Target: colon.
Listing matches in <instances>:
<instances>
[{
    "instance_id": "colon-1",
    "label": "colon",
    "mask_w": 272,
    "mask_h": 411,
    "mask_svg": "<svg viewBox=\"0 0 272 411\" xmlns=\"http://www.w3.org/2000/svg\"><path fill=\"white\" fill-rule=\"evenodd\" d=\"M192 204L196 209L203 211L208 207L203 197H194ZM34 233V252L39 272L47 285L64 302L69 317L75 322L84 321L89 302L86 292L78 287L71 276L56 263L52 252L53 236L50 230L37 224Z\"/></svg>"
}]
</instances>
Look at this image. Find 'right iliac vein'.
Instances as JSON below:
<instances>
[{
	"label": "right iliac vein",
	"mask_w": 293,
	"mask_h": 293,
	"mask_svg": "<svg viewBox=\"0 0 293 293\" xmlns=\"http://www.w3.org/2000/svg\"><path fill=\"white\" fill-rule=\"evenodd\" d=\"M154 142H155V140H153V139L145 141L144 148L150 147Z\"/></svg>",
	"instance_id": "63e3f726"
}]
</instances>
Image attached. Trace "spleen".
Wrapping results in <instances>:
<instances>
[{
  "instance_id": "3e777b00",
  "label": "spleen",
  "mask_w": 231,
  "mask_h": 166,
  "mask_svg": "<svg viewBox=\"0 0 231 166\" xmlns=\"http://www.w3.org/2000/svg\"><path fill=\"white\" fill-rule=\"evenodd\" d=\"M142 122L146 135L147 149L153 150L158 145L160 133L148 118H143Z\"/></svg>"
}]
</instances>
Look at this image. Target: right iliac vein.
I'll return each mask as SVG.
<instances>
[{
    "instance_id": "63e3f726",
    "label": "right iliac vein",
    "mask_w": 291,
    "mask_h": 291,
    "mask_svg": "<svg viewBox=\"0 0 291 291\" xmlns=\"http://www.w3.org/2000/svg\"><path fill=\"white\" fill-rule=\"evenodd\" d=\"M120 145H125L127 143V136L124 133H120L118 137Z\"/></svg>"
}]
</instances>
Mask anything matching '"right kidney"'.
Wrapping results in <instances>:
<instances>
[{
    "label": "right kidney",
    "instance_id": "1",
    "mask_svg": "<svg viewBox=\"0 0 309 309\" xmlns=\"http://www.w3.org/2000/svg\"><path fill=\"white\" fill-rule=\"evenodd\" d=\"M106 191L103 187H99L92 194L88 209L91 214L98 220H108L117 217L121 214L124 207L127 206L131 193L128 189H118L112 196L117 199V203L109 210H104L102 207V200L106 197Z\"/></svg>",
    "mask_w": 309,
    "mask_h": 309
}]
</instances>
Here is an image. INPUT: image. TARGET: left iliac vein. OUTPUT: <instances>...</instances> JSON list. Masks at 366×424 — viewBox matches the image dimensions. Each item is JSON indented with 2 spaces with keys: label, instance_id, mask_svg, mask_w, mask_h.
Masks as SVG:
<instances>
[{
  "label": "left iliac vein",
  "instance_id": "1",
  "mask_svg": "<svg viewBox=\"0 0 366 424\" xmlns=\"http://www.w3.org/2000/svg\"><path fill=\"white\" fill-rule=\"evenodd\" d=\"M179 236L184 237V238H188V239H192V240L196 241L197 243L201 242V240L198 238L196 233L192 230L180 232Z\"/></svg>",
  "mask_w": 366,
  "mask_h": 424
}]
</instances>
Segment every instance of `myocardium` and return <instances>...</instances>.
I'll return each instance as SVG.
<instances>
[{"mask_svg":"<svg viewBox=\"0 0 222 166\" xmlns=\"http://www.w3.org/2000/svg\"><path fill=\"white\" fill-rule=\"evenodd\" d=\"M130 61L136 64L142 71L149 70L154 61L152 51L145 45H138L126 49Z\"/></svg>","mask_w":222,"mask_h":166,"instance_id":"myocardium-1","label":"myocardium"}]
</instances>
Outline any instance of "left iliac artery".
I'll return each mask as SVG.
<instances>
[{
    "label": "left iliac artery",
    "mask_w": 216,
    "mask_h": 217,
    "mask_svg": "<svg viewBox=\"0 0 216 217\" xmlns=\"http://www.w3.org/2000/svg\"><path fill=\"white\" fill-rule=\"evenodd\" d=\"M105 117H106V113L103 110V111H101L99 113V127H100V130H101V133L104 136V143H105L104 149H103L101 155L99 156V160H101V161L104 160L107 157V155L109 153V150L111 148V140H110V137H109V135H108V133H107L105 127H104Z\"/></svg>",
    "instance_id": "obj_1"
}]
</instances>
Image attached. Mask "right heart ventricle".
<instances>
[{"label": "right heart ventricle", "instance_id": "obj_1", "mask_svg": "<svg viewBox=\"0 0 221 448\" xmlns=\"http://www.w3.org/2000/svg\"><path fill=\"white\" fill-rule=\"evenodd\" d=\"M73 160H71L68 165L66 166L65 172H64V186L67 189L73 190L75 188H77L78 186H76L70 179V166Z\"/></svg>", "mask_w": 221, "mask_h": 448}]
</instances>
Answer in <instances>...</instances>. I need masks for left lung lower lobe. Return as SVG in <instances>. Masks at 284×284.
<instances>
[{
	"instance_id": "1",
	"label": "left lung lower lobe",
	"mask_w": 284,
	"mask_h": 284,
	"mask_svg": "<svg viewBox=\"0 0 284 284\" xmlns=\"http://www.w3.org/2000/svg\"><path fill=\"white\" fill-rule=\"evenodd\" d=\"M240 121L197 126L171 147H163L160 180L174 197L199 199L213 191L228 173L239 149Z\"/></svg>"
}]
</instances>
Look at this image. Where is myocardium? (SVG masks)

....

WHAT IS EXPECTED:
Copy out every line of the records that contains the word "this". Matches must agree in case.

EXERCISE RESULT:
Look at this image. Find 'right iliac vein'.
Look at this image. Target: right iliac vein.
Look at this image. Where is myocardium? (SVG masks)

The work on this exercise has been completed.